Un documentaire de France5 : Un monde sans fou
par Tichote
samedi 15 mai 2010
Réalisé par Philippe Borrel (Pistés par nos gènes), le documentaire décortique habilement l’instrumentalisation politique des troubles mentaux. Questionne le glissement sémantique de la psychiatrie à la « santé mentale ». Note le recours systématique aux médicaments et l’absence de prise en compte de l’environnement du patient. S’alarme du repérage anticipé des déviances et de la volonté d’identifier des personnes « pas encore malades mais qui risquent de le devenir ». Constate que le dernier lieu où certains trouvent des soins, c’est en prison. Et décrypte le discours des pouvoirs publics qui promeuvent le risque zéro, et veulent imposer des soins avec moins de moyens et plus de contraintes sécuritaires. A travers des témoignages de soignants, patients, magistrats, bénévoles et élus, le documentaire montre comment, trente ans après la fin des asiles, « la maladie mentale repose de plus en plus sur l’associatif et les familles ». Et s’achève sur cette citation du psychiatre François Tosquelles : « Sans reconnaissance de la valeur humaine de la folie, c’est l’homme même qui disparaît. »

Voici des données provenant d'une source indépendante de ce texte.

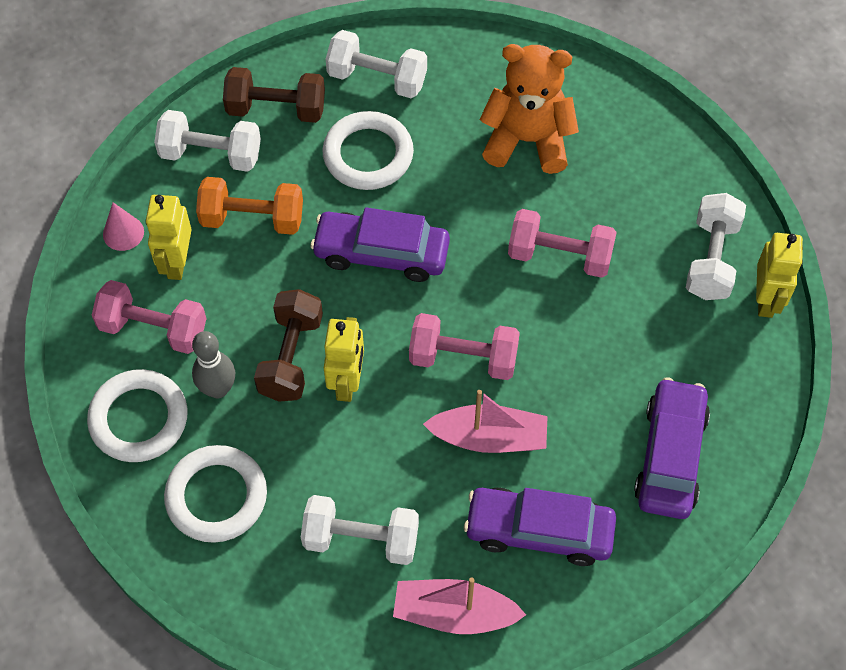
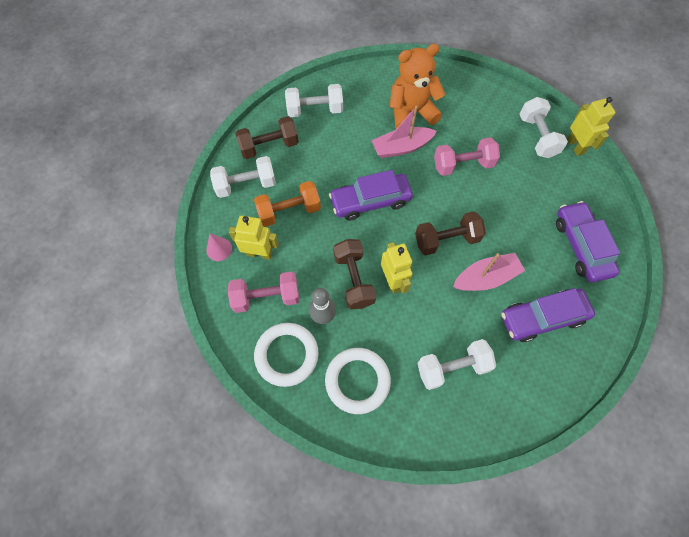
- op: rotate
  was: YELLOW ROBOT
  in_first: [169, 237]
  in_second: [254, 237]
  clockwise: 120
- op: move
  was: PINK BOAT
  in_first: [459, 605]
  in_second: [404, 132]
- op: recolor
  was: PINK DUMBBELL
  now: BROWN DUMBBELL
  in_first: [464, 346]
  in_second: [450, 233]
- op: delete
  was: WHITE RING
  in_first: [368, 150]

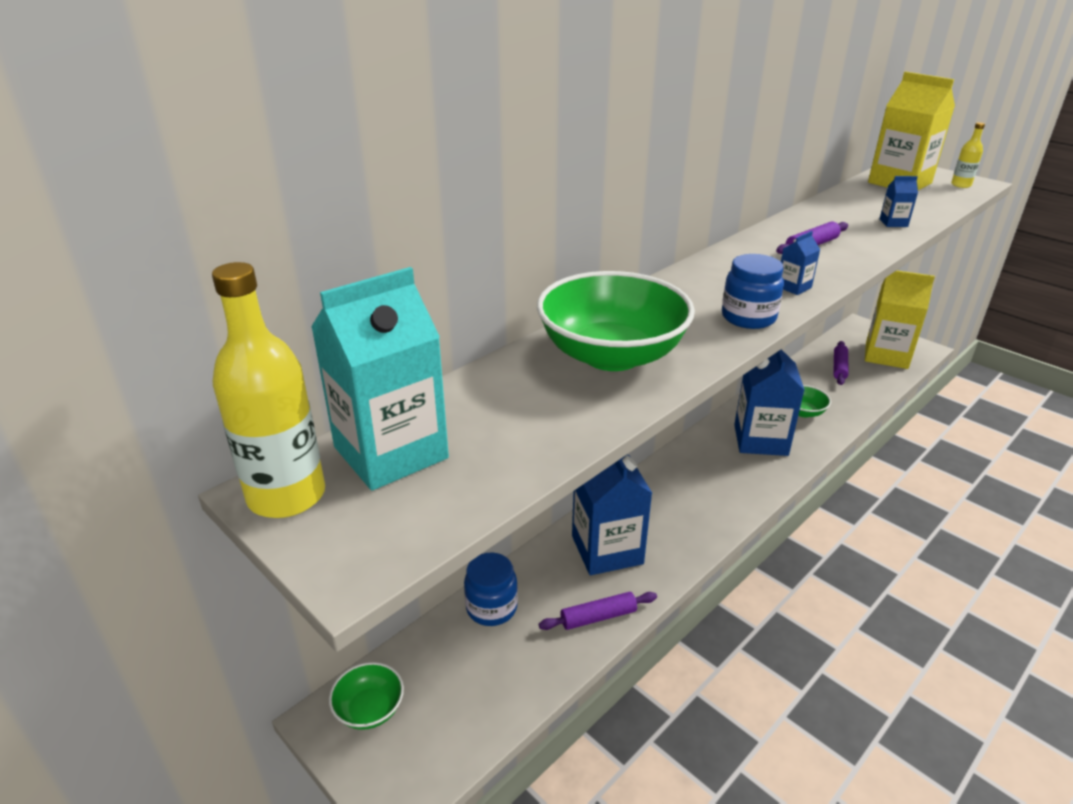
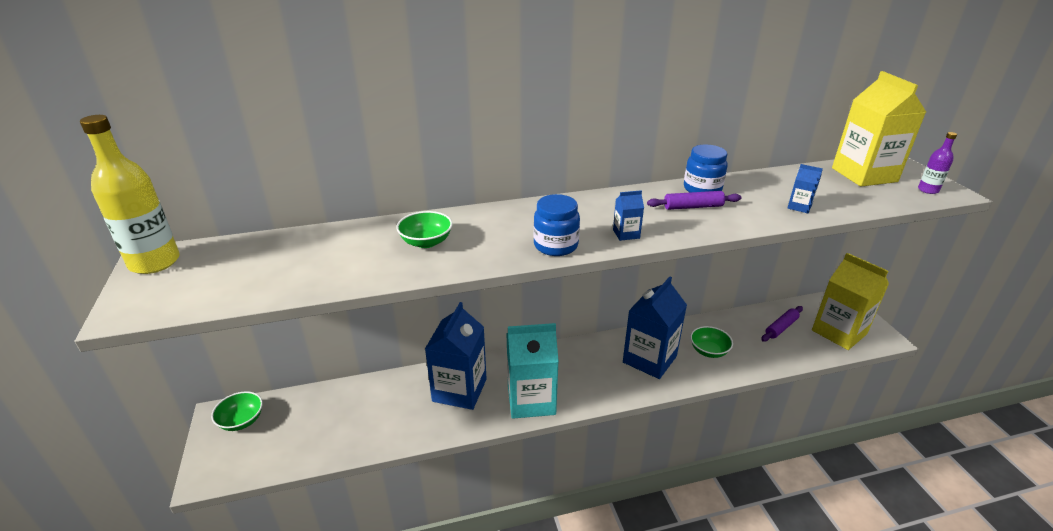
- op: resize
  was: GREEN BOWL
  in_first: [616, 321]
  in_second: [424, 229]
  ratio: 0.48
- op: move
  was: TURQUOISE CARTON
  in_first: [380, 379]
  in_second: [533, 371]
- op: move
  was: BLUE JAR
  in_first: [491, 589]
  in_second: [706, 168]
- op: recolor
  was: YELLOW BOTTLE
  now: PURPLE BOTTLE
  in_first: [968, 155]
  in_second: [937, 163]
- op: delete
  was: PURPLE ROLLING PIN
  in_first: [598, 611]

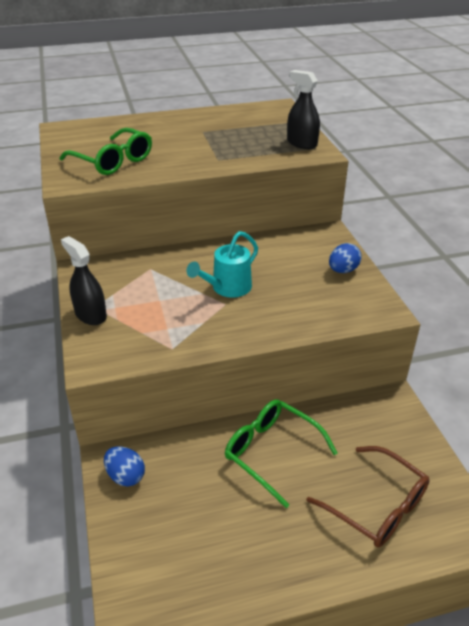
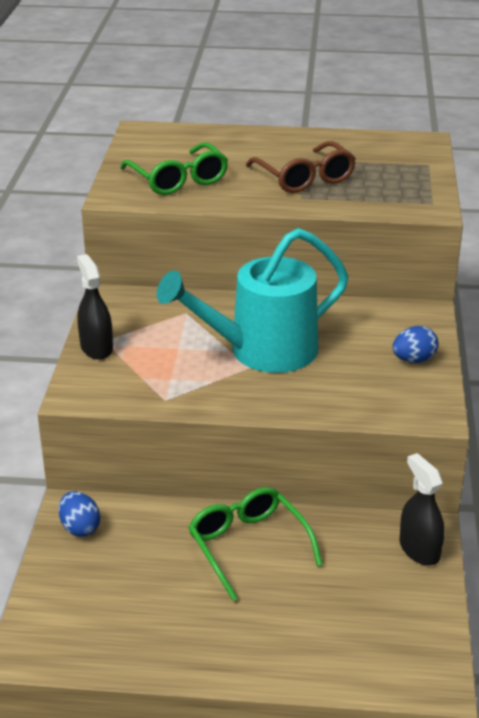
- op: resize
  was: TURQUOISE WATERING CAN
  in_first: [222, 264]
  in_second: [253, 300]
  ratio: 1.8
- op: move
  was: BROWN GLASSES
  in_first: [368, 497]
  in_second: [301, 167]
- op: move
  was: BLACK SPRAY BOTTLE
  in_first: [303, 109]
  in_second: [422, 509]

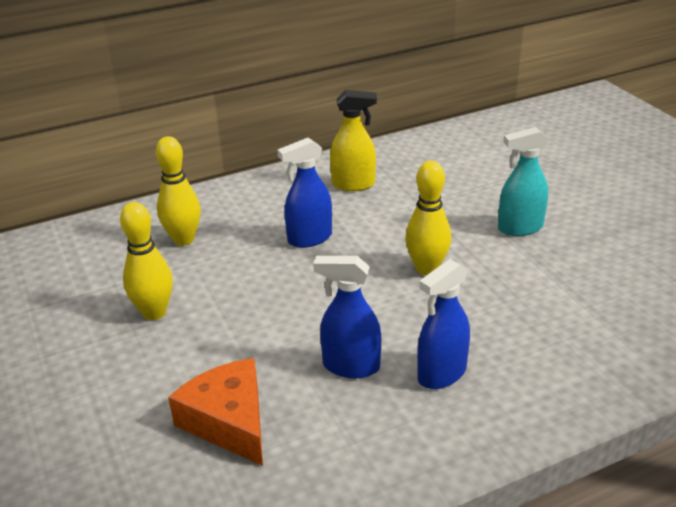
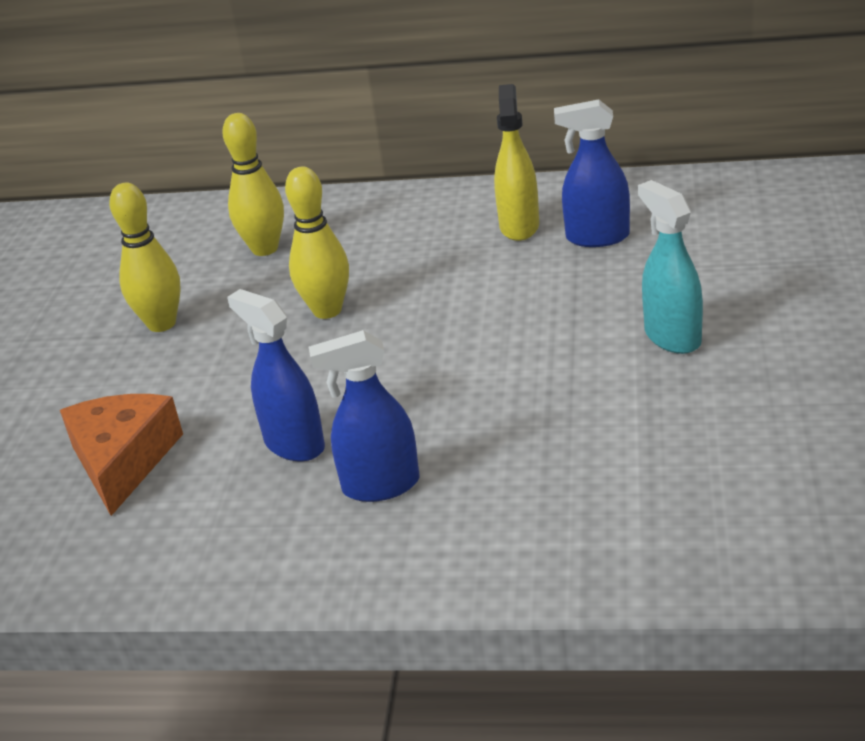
- op: move
  was: YELLOW BOWLING PIN
  in_first: [428, 218]
  in_second: [317, 243]
- op: rotate
  was: YELLOW SPRAY BOTTLE
  in_first: [353, 140]
  in_second: [516, 162]
  clockwise: -120
- op: move
  was: BLUE SPRAY BOTTLE
  in_first: [304, 193]
  in_second: [592, 173]
- op: rotate
  was: TURQUOISE SPRAY BOTTLE
  in_first: [523, 181]
  in_second: [670, 267]
  clockwise: 45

Dans nos rues et dans nos prisons, les malades mentaux se retrouvent de plus en plus exclus et représentent aujourd’hui un tiers des populations SDF et carcérale de notre pays. Et, faute d’avoir trouvé une prise en charge adéquate dans les services d’une psychiatrie publique en crise profonde de moyens et de valeurs, ces malades psychotiques chroniques se retrouvent de plus en plus exclus de la société.
Philippe Borrel, auteur du livre « un monde sans fou » pose là un grave problème de société. Un nouveau monde se construit en ce début de siècle.
En 2010, le parlement Français doit voter une réforme de la psychiatrie et fixer les objectifs d’une nouvelle politique de "santé mentale". Ce projet de loi ne concernera pas les seuls malades psychiques, ou leurs familles, mais l’ensemble des Français.
Il s’agira en effet d’appliquer désormais des programmes de prévention dans les écoles, dans les entreprises, dans les maisons de retraite, ou dans les quartiers défavorisés... Avec pour ambition de détecter au plus tôt - pour les prévenir - les maladies psychiques, mais aussi tous les troubles du comportement : stress, dépression, addictions, comportements suicidaires, qui affecteraient aujourd’hui un Français sur quatre.
Ce projet inquiète certains professionnels de la psychiatrie, qui déplorent de voir une réponse uniquement sécuritaire faite aujourd’hui face à la crise profonde de valeurs et de moyens, de la psychiatrie publique en France.
Défenseurs d’une vision humaniste des soins née il y a cinquante ans dans notre pays, des psychiatres, des soignants, des travailleurs sociaux, des familles et des patients, s’alarment aujourd’hui de voir émerger une véritable logique d’exclusion et de normalisation des souffrances psychiques, avec une prise en charge à plusieurs vitesses, au profit d’impératifs gestionnaires et d’une conception protocolisée des individus.
Si les malades ne sont plus des "sujets" qu’il faut écouter mais des "usagers" qu’il faut "traiter" ou "gérer" ou "responsabiliser", c’est-à-dire non plus des hommes et des femmes avec des sentiments, avec une histoire personnelle, avec des relations sociales, avec un psychisme, mais simplement un "profil symptomatique" ou un "cerveau" ; si l’objectif de la société n’est plus de soigner ou d’aider, mais de gérer au moindre coût un problème embarrassant ; alors la porte est ouverte au tri entre ceux qui sont curables et ceux qui ne le sont pas, entre ceux qui ont les moyens de se soigner et ceux qui ne les ont pas, et donc à l’exclusion, dans un climat de mise sous tension généralisée de la société.
Un collectif de psychiatres a lancé un appel il y a un an contre « la nuit sécuritaire ». Près de 30 000 citoyens (soignants, patients, familles, etc.) l’ont signé.
EXTRAIT : « En amalgamant la folie à une pure dangerosité sociale, en assimilant d’une façon calculée la maladie mentale à la délinquance, est justifié un plan de mesures sécuritaires inacceptables. Alors que les professionnels alertent régulièrement les pouvoirs publics non seulement sur les conditions de plus en plus restrictives de leur capacité de soigner, sur l’inégalité croissante de l’accès aux soins, mais aussi sur la mainmise gestionnaire et technocratique de leurs espaces de travail et d’innovation, une seule réponse leur a été opposée : attention danger, sécurisez, enfermez, obligez, et surtout n’oubliez pas que votre responsabilité sera engagée en cas « de dérapage ».